Rocket Lab’s 20th Electron mission ends with second stage failure
Rocket Lab’s 20th Electron mission ends with second stage failure
It’s the second failure in the space of a year.
Rocket Lab has suffered its second launch failure in the space of a year. The company said its 20th Electron mission (“Running out of Toes”) suffered an “anomaly” shortly after the second stage ignition, losing both the vehicle and BlackSky’s Earth observation satellite payloads. Staff are still investigating the cause, although footage (below) suggests the second stage might have shut down as part of an automated failure response.
The first stage splashed down in the ocean as expected, and Rocket Lab hoped to recover the vehicle. The second stage had continued along its predicted flight corridor and didn’t pose a risk to anyone.
CEO Peter Beck apologized to BlackSky and promised Rocket Lab would pinpoint the cause. The team planned to be “safely back on the pad” as soon as it could, he said. As usual, Rocket lab has multiple vehicles in production and might not face a lengthy delay. It took just several weeks for Rocket Lab to resume flight after its July 2020 failure.

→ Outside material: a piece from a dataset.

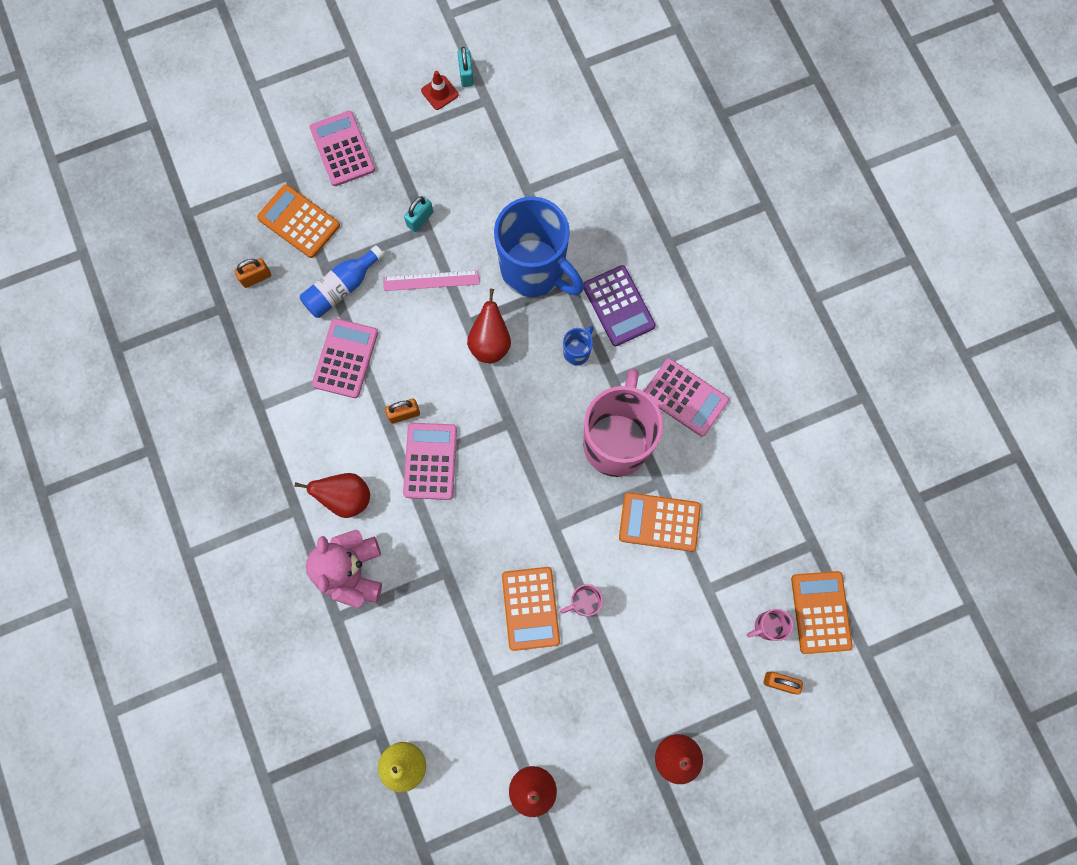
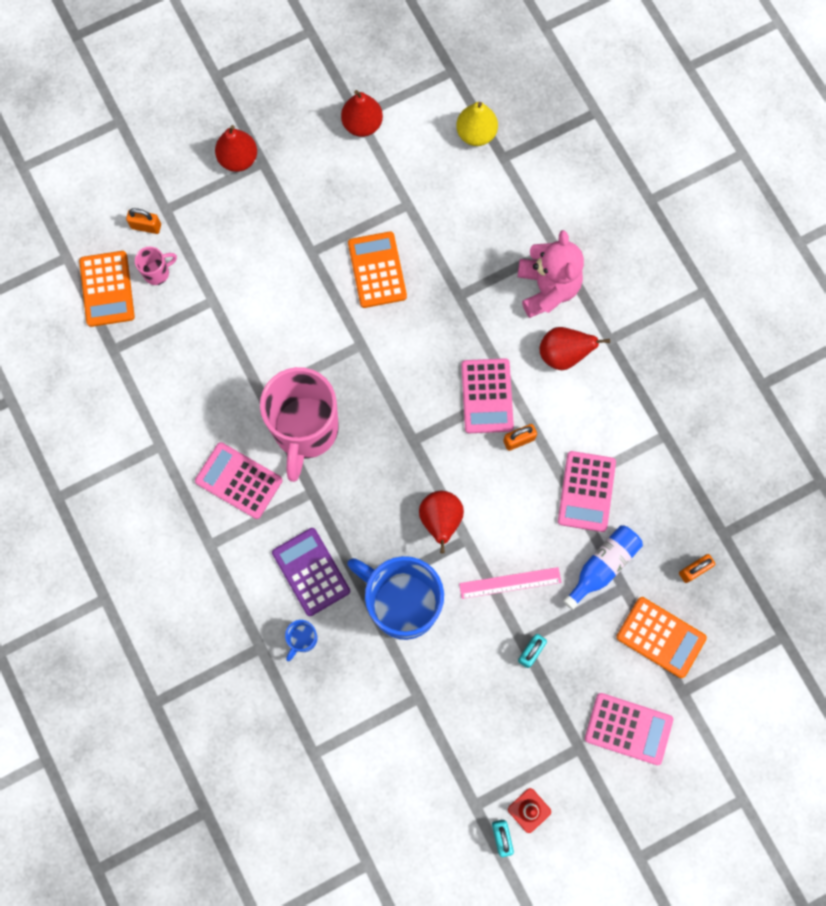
camera: 175 degrees right, 0 degrees up
(342, 149) = (628, 728): pink calculator -> pink calculator turned 45 degrees counterclockwise
(577, 352) = (351, 518): blue mug -> blue mug (303, 639)
(584, 602) = (328, 279): pink mug -> none
(659, 522) = (260, 357): orange calculator -> none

Rocket Lab has mostly been successful so far, with 17 of its missions reaching orbit. This latest issue won’t help the company in the short term, though, and it’s a reminder that spaceflight startups tend to run into problems early on regardless of their engineering skills — SpaceX took years to iron out the flaws in its reusable rocketry, and there were months of botched launches before Starship landed in one piece just days ago. It may take further refinement before Rocket Lab can put its difficulties firmly in the past.